Majority in number test: In Re Dee Valley Group (2017), the English High Court upheld a scheme chairman’s decision to reject the votes of 434 shareholders who had each received one share from a dissenting Dee Valley employee. The Court was satisfied that in voting to reject the scheme, the 434 shareholders had not acted bona fide in the interests of the scheme class as a whole.

Although  Dee Valley goes some way to alleviate concerns that dissenting parties may split their shareholdings to seek to use the majority in number test to defeat a scheme, it is important not to overstate its significance. A chairman will only be entitled to reject votes that are motivated by an abusive or improper purpose which is not in the interests of the scheme class as a whole. It should also be noted that whilst Dee Valley concerned a shareholder scheme, the ruling applies equally to debt splitting in creditor schemes.

Jurisdiction of UK courts over non-UK EU based creditors: In Re DTEK Finance plc (2017) and Re Global Garden Products Italy SpA (2016) the English High Court considered what constitutes sufficient connection between an overseas scheme creditor and a UK scheme for the purposes of an exception to the general rule in the Brussels Regulation that a person based in one EU Member State must be sued in that member state. The exception (Article 8 of Chapter II of the Brussels Regulation) provides that an EU entity can be sued in another EU Member State where it is not based when it forms part of a group including entities based in that other EU Member State and that the group’s claims are so closely connected that it is expedient to hear and determine them together to avoid irreconcilable judgments resulting from separate proceedings.

In Re DTEK it was held that even a single UK based scheme creditor is sufficient for the Article 8 exception to apply and for a UK scheme involving creditors in other EU Member States to be sanctioned. This is on the proviso that the scheme also meets the expediency test and avoids the risk of irreconcilable judgments in domestic courts of the different scheme creditors. By contrast, in Global Garden, the court required specific evidence to show the number and value of scheme creditors based in the UK before it would accept that the scheme had sufficient connection to the UK to fall within the Article 8 exception.

Whilst the court’s commercial approach in Re DTEK should reassure companies seeking to carry out schemes with EU scheme creditors based outside of the UK, Global Garden shows that companies should also be prepared to provide evidence showing scheme creditors’ connection with the UK. Depending on the specific factual circumstances surrounding the scheme, a court may insist on a close examination of the constitution of the scheme creditor group.

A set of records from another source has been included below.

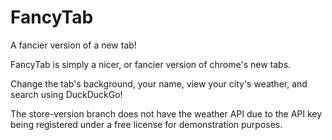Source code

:# FancyTab

A fancier version of a new tab!

FancyTab is simply a nicer, or fancier version of chrome's new tabs.

Change the tab's background, your name, view your city's weather, and search using DuckDuckGo!

The store-version branch does not have the weather API due to the API key being registered under a free license for demonstration purposes.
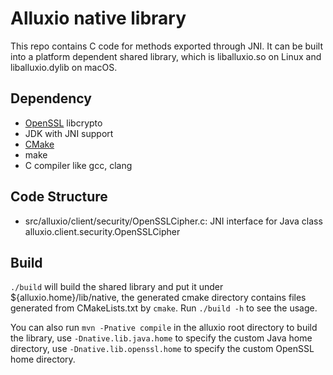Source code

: # Alluxio native library

This repo contains C code for methods exported through JNI. It can be built into a platform
dependent shared library, which is liballuxio.so on Linux and liballuxio.dylib on macOS.

## Dependency

- [OpenSSL](https://www.openssl.org/) libcrypto
- JDK with JNI support
- [CMake](https://cmake.org)
- make
- C compiler like gcc, clang

## Code Structure

- src/alluxio/client/security/OpenSSLCipher.c:
  JNI interface for Java class alluxio.client.security.OpenSSLCipher
  
## Build

`./build` will build the shared library and put it under ${alluxio.home}/lib/native, the generated
cmake directory contains files generated from CMakeLists.txt by `cmake`. Run `./build -h` to see the
usage.

You can also run `mvn -Pnative compile` in the alluxio root directory to build the library,
use `-Dnative.lib.java.home` to specify the custom Java home directory,
use `-Dnative.lib.openssl.home` to specify the custom OpenSSL home directory.
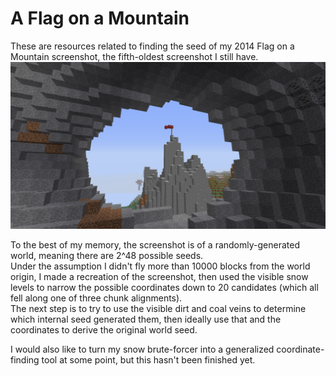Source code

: # A Flag on a Mountain
These are resources related to finding the seed of my 2014 Flag on a Mountain screenshot, the fifth-oldest screenshot I still have.
![The 1.7.9 screenshot I am attempting to crack.](2014-05-28_18.07.35.png)

To the best of my memory, the screenshot is of a randomly-generated world, meaning there are 2^48 possible seeds.<br>
Under the assumption I didn't fly more than 10000 blocks from the world origin, I made a recreation of the screenshot, then used the visible snow levels to narrow the possible coordinates down to 20 candidates (which all fell along one of three chunk alignments).<br>
The next step is to try to use the visible dirt and coal veins to determine which internal seed generated them, then ideally use that and the coordinates to derive the original world seed.

I would also like to turn my snow brute-forcer into a generalized coordinate-finding tool at some point, but this hasn't been finished yet.
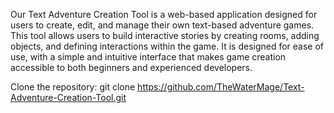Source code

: Our Text Adventure Creation Tool is a web-based application designed for users to create, edit, and manage their own text-based adventure games. This tool allows users to build interactive stories by creating rooms, adding objects, and defining interactions within the game. It is designed for ease of use, with a simple and intuitive interface that makes game creation accessible to both beginners and experienced developers.

Clone the repository:
git clone https://github.com/TheWaterMage/Text-Adventure-Creation-Tool.git
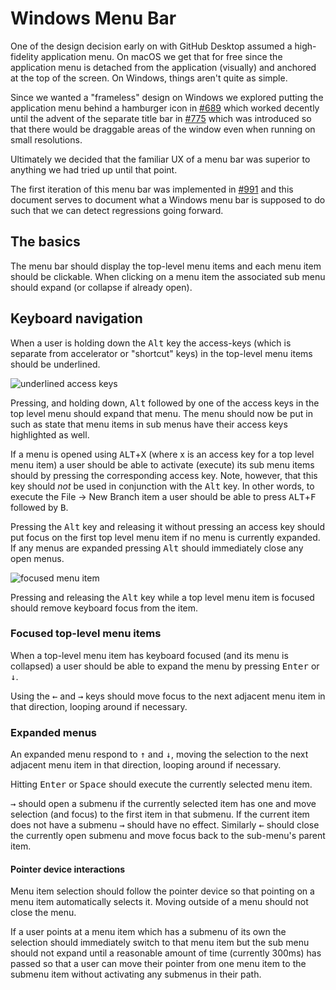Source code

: # Windows Menu Bar

One of the design decision early on with GitHub Desktop assumed a high-fidelity
application menu. On macOS we get that for free since the application menu is
detached from the application (visually) and anchored at the top of the screen.
On Windows, things aren't quite as simple.

Since we wanted a "frameless" design on Windows we explored putting the
application menu behind a hamburger icon in
[#689](https://github.com/desktop/desktop/pull/689) which worked decently until
the advent of the separate title bar in
[#775](https://github.com/desktop/desktop/pull/775) which was introduced so that
there would be draggable areas of the window even when running on small
resolutions.

Ultimately we decided that the familiar UX of a menu bar was superior to
anything we had tried up until that point.

The first iteration of this menu bar was implemented in
[#991](https://github.com/desktop/desktop/pull/991) and this document serves to
document what a Windows menu bar is supposed to do such that we can detect
regressions going forward.

## The basics

The menu bar should display the top-level menu items and each menu item should
be clickable. When clicking on a menu item the associated sub menu should expand
(or collapse if already open).

## Keyboard navigation

When a user is holding down the <kbd>Alt</kbd> key the access-keys (which is
separate from accelerator or "shortcut" keys) in the top-level menu items should
be underlined.

![underlined access keys](https://cloud.githubusercontent.com/assets/634063/24377826/02f7cb34-1341-11e7-9514-4b229372f985.png)

Pressing, and holding down, <kbd>Alt</kbd> followed by one of the access keys in
the top level menu should expand that menu. The menu should now be put in such
as state that menu items in sub menus have their access keys highlighted as
well.

If a menu is opened using <kbd>ALT</kbd>+<kbd>X</kbd> (where x is an access key
for a top level menu item) a user should be able to activate (execute) its sub
menu items should by pressing the corresponding access key. Note, however, that
this key should _not_ be used in conjunction with the <kbd>Alt</kbd> key. In
other words, to execute the File -> New Branch item a user should be able to
press <kbd>ALT</kbd>+<kbd>F</kbd> followed by <kbd>B</kbd>.

Pressing the <kbd>Alt</kbd> key and releasing it without pressing an access key
should put focus on the first top level menu item if no menu is currently
expanded. If any menus are expanded pressing <kbd>Alt</kbd> should immediately
close any open menus.

![focused menu item](https://cloud.githubusercontent.com/assets/634063/24378079/f6bff85e-1341-11e7-8d79-dbc8681fa9f0.png)

Pressing and releasing the <kbd>Alt</kbd> key while a top level menu item is
focused should remove keyboard focus from the item.

### Focused top-level menu items

When a top-level menu item has keyboard focused (and its menu is collapsed) a
user should be able to expand the menu by pressing <kbd>Enter</kbd> or
<kbd>↓</kbd>.

Using the <kbd>←</kbd> and <kbd>→</kbd> keys should move focus to the next
adjacent menu item in that direction, looping around if necessary.

### Expanded menus

An expanded menu respond to <kbd>↑</kbd> and <kbd>↓</kbd>, moving the selection
to the next adjacent menu item in that direction, looping around if necessary.

Hitting <kbd>Enter</kbd> or <kbd>Space</kbd> should execute the currently
selected menu item.

<kbd>→</kbd> should open a submenu if the currently selected item has one and
move selection (and focus) to the first item in that submenu. If the current
item does not have a submenu <kbd>→</kbd> should have no effect. Similarly
<kbd>←</kbd> should close the currently open submenu and move focus back to the
sub-menu's parent item.

#### Pointer device interactions

Menu item selection should follow the pointer device so that pointing on a menu
item automatically selects it. Moving outside of a menu should not close the
menu.

If a user points at a menu item which has a submenu of its own the selection
should immediately switch to that menu item but the sub menu should not expand
until a reasonable amount of time (currently 300ms) has passed so that a user
can move their pointer from one menu item to the submenu item without activating
any submenus in their path.
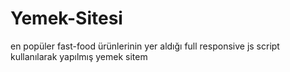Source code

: # Yemek-Sitesi
en popüler fast-food ürünlerinin yer aldığı
full responsive 
js script kullanılarak yapılmış yemek sitem
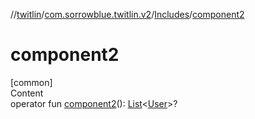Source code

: //[twitlin](../../index.md)/[com.sorrowblue.twitlin.v2](../index.md)/[Includes](index.md)/[component2](component2.md)



# component2  
[common]  
Content  
operator fun [component2](component2.md)(): [List](https://kotlinlang.org/api/latest/jvm/stdlib/kotlin.collections/-list/index.html)<[User](../../com.sorrowblue.twitlin.v2.objects/-user/index.md)>?  



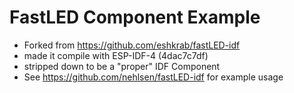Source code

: # FastLED Component Example

- Forked from https://github.com/eshkrab/fastLED-idf
- made it compile with ESP-IDF-4 (4dac7c7df)
- stripped down to be a "proper" IDF Component
- See https://github.com/nehlsen/fastLED-idf for example usage
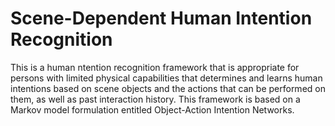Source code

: Scene-Dependent Human Intention Recognition
===========================================

This is a human ntention recognition framework that is appropriate
for persons with limited physical capabilities that determines and
learns human intentions based on scene objects and the actions
that can be performed on them, as well as past interaction history.
This framework is based on a Markov model formulation entitled
Object-Action Intention Networks.

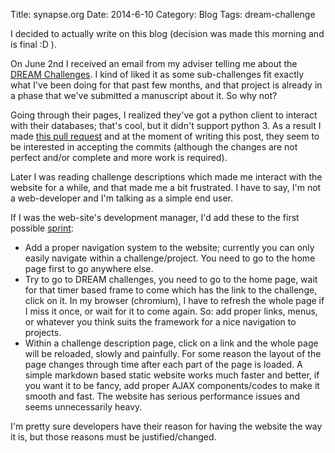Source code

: Title: synapse.org
Date: 2014-6-10
Category: Blog
Tags: dream-challenge

I decided to actually write on this blog (decision was made this morning and is final :D ).

On June 2nd I received an email from my adviser telling me about the [DREAM Challenges](https://www.synapse.org/Portal.html#!Challenges:DREAM). I kind of liked it as some sub-challenges fit exactly what I've been doing for that past few months, and that project is already in a phase that we've submitted a manuscript about it. So why not?

Going through their pages, I realized they've got a python client to interact with their databases; that's cool, but it didn't support python 3. As a result I made [this pull request](https://github.com/Sage-Bionetworks/synapsePythonClient/pull/150) and at the moment of writing this post, they seem to be interested in accepting the commits (although the changes are not perfect and/or complete and more work is required).

Later I was reading challenge descriptions which made me interact with the website for a while, and that made me a bit frustrated. I have to say, I'm not a web-developer and I'm talking as a simple end user.

If I was the web-site's development manager, I'd add these to the first possible [sprint](http://www.scrumalliance.org/community/articles/2007/march/glossary-of-scrum-terms#1118):

- Add a proper navigation system to the website; currently you can only easily navigate within a challenge/project. You need to go to the home page first to go anywhere else.
- Try to go to DREAM challenges, you need to go to the home page, wait for that timer based frame to come which has the link to the challenge, click on it. In my browser (chromium), I have to refresh the whole page if I miss it once, or wait for it to come again. So: add proper links, menus, or whatever you think suits the framework for a nice navigation to projects.
- Within a challenge description page, click on a link and the whole page will be reloaded, slowly and painfully. For some reason the layout of the page changes through time after each part of the page is loaded. A simple markdown based static website works much faster and better, if you want it to be fancy, add proper AJAX components/codes to make it smooth and fast. The website has serious performance issues and seems unnecessarily heavy.

I'm pretty sure developers have their reason for having the website the way it is, but those reasons must be justified/changed.


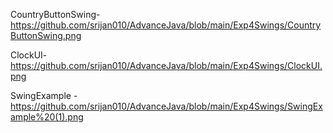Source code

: CountryButtonSwing-https://github.com/srijan010/AdvanceJava/blob/main/Exp4Swings/CountryButtonSwing.png


ClockUI-https://github.com/srijan010/AdvanceJava/blob/main/Exp4Swings/ClockUI.png

SwingExample -https://github.com/srijan010/AdvanceJava/blob/main/Exp4Swings/SwingExample%20(1).png
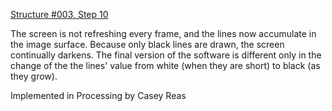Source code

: [Structure #003, Step 10]

The screen is not refreshing every frame, and the lines now accumulate in the image surface. Because only black lines are drawn, the screen continually darkens. The final version of the software is different only in the change of the the lines' value from white (when they are short) to black (as they grow).

Implemented in Processing
by Casey Reas

[Structure #003, Step 10]: http://artport.whitney.org/commissions/softwarestructures/s3_process_10/code.html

Class constitution: In First Pacific Advisers LLC v Boart-Longyear Ltd (2017), the New South Wales Court of Appeal upheld a decision that holders of certain term loans and senior secured noteholders should constitute a single class for the purposes of voting on a scheme of arrangement. This was despite the fact that the term loans and notes had different security packages, interest rates and maturities and, most significantly, the term lender would receive an increased equity stake in the company as a result of the scheme. Applying the principle first established in the English case Sovereign Life Assurance Company v Dodd (1892), the Court of Appeal held that there was sufficient common interest (including the risks on insolvency and dealing with security interests) between the term loan lender and noteholders that they could consult one another in relation to the scheme and so should form a single class.

Subsequently, a substantially amended scheme has been approved by the Supreme Court of New South Wales. The amendment followed earlier indications from the Court that, without alteration, the scheme may not have been approved on fairness grounds. Subsequently, a New York bankruptcy court has granted Chapter 15 recognition of Boart-Longyear schemes.

The decision is significant, particularly on the question of class composition where certain groups of creditors hold or, as a result of the scheme, will receive an equity position in the company. The decision serves to highlight that it is not obvious that creditors in this position will necessarily constitute a separate class for the purposes of voting on a scheme.